Dann beschreibt Reichen ein wahres Inferno, das sich um diese Talkshow herum abgespielt habe. Es habe Abgänge gegeben, der Druck auf das übrig gebliebene Team sei immer grösser geworden. Dann soll sich eine wahre Apokalypse abgespielt haben:

«Die Verbliebenen arbeiteten bis zur Erschöpfung, schliefen kaum noch und hielten sich teils nur dank der Hilfe von Psychopharmaka auf den Beinen. Konflikte brachen auf. Man deckte sich gegenseitig mit Vorwürfen ein. Am Ende implodierte die Equipe. Nach 12 Wochen brach die Moderatorin wegen Erschöpfung zusammen. Sie war nicht mehr arbeitsfähig.»

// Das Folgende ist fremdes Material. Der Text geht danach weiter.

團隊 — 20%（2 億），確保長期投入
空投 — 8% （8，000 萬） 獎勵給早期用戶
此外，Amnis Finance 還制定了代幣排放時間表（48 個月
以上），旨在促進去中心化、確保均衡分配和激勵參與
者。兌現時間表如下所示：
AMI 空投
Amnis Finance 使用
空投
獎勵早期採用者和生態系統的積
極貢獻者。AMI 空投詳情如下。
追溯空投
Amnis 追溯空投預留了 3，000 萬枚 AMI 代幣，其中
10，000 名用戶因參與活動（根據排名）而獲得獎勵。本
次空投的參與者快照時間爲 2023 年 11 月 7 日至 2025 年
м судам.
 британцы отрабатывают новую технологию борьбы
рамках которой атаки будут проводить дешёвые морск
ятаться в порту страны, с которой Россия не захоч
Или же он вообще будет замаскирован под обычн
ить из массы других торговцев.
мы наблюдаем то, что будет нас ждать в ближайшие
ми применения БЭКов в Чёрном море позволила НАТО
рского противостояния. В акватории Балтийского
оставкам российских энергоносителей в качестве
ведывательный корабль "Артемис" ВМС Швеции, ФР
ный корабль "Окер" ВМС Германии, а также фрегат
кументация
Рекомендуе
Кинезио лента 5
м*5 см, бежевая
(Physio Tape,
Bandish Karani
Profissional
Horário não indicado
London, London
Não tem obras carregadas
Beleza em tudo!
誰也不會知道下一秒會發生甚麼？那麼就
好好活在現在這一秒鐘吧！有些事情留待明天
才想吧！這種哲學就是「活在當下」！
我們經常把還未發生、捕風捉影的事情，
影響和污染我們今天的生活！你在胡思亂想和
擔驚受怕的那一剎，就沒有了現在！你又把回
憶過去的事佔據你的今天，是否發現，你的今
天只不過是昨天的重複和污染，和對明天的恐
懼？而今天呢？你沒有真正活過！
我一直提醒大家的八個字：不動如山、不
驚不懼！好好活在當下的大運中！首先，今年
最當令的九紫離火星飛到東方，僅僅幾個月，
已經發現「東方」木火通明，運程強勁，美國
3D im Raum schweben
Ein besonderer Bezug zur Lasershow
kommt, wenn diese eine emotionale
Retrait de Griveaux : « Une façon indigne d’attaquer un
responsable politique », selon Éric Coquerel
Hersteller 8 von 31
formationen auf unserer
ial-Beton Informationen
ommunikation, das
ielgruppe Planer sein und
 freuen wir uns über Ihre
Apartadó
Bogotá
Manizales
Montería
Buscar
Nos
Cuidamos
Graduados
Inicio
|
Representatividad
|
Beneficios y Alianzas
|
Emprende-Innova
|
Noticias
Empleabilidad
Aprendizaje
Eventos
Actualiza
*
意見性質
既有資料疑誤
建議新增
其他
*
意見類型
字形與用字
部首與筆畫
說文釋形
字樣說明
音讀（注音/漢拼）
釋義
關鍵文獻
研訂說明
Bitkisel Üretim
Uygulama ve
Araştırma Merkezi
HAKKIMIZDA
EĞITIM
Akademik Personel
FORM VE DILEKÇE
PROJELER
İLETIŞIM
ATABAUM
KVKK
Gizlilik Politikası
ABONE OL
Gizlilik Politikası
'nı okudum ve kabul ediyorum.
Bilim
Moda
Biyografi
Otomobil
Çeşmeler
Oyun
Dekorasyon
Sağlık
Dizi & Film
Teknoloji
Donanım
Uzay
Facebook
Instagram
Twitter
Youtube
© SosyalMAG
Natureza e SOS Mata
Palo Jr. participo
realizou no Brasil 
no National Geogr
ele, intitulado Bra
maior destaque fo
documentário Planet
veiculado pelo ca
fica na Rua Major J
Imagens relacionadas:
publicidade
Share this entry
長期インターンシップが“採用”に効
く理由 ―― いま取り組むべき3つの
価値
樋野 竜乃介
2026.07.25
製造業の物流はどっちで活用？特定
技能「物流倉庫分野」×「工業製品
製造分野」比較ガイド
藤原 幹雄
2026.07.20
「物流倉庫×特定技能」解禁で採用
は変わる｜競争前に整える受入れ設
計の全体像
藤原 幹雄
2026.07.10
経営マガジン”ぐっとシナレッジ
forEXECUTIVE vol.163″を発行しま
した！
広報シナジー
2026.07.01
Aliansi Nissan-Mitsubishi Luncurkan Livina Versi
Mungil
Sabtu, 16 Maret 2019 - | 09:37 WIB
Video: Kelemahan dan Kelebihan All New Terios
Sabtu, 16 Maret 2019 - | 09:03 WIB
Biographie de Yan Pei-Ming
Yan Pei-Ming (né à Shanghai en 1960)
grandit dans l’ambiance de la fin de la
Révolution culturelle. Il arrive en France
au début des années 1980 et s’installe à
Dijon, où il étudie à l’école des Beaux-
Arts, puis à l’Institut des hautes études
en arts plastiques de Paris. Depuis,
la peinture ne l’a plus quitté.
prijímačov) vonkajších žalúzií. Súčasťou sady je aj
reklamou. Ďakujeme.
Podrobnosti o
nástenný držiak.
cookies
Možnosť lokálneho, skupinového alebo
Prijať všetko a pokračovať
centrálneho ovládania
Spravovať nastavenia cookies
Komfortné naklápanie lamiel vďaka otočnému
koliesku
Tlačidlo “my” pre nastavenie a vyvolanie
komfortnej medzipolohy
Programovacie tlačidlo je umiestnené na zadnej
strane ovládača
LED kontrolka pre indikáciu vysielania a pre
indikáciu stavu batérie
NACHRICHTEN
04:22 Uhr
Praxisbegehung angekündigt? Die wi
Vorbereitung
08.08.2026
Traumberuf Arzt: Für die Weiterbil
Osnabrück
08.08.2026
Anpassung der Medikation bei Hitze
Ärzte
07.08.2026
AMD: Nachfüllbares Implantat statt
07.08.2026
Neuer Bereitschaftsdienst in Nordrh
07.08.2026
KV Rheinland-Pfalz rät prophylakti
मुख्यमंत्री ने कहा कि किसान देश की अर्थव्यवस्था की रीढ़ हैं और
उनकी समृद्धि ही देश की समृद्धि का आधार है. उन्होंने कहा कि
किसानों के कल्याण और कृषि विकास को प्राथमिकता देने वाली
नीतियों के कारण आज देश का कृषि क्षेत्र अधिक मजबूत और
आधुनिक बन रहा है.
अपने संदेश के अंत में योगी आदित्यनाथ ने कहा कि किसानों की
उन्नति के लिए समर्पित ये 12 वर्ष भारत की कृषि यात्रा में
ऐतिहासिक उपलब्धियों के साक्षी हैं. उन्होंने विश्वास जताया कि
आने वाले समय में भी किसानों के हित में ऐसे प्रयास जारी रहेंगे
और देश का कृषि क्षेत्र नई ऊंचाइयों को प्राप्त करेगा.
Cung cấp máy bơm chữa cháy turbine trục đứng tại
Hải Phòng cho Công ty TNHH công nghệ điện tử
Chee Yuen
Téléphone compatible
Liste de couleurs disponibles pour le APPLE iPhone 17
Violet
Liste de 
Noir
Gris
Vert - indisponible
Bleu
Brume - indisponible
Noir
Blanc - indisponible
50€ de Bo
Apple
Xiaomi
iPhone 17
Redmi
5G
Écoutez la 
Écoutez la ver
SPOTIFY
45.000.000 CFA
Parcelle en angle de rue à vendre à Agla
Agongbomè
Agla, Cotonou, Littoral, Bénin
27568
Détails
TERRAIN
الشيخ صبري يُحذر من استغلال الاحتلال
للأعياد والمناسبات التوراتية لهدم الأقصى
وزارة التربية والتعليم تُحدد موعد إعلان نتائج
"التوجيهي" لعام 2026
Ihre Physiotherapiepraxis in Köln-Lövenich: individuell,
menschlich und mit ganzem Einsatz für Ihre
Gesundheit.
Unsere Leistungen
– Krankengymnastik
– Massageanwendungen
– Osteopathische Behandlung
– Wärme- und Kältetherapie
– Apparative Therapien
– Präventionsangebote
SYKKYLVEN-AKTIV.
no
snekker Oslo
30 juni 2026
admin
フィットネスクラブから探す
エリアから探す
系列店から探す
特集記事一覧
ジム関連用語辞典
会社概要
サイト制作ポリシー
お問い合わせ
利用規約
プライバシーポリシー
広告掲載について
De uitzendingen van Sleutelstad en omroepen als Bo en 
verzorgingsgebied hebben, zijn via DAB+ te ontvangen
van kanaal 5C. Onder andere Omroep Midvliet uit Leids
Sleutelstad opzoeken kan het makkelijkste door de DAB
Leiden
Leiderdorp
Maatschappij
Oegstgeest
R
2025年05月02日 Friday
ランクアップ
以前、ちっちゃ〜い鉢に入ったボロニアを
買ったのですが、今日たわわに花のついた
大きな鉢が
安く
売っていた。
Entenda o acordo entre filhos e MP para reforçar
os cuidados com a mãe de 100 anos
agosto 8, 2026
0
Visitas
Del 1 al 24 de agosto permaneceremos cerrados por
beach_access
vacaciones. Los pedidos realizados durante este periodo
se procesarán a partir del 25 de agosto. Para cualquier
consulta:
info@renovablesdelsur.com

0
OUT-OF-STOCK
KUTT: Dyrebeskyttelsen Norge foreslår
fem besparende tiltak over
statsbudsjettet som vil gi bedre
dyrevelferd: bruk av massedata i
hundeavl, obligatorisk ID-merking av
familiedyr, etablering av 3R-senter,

An dieser Katastrophe seien die damaligen Programmverantwortlichen mitschuldig gewesen, wird anonym behauptet. «Schlecht geplante Sendung, knappe Personalressourcen, unerfahrene Mitarbeiter unter Druck gesetzt, Talente verheizt». Und da soll noch einer sagen, im Staatsfernsehen werde eine ruhige Kugel geschoben. Da geht es ja schlimmer zu als auf einer Redaktion fünf Minuten vor dem Andruck, wenn gerade die Titelstory gestorben ist.

All die Beladenen, Verheizten, Bedrückten, Pillenabhängigen

Natürlich, kennt man ja, weisen alle Führungskräfte die Vorwürfe entschieden zurück. Dann zitiert Reichen noch den Aufruf des aktuellen RTS-Direktors, die Probleme doch bitteschön intern zu regeln, um die «nötige Gelassenheit wiederherzustellen». Das bietet ihm Gelegenheit zum abschliessenden Faustschlag: «Doch solche Parolen kommen für viele RTS-Leute zu spät.»

Für all die Beladenen, Verheizten, unter Druck Gesetzten, von Psychopharmaka Abhängigen. Unglaublich, dass einige bis heute durchgehalten haben. Und selbst das Sexmonster Rochebin überlebten.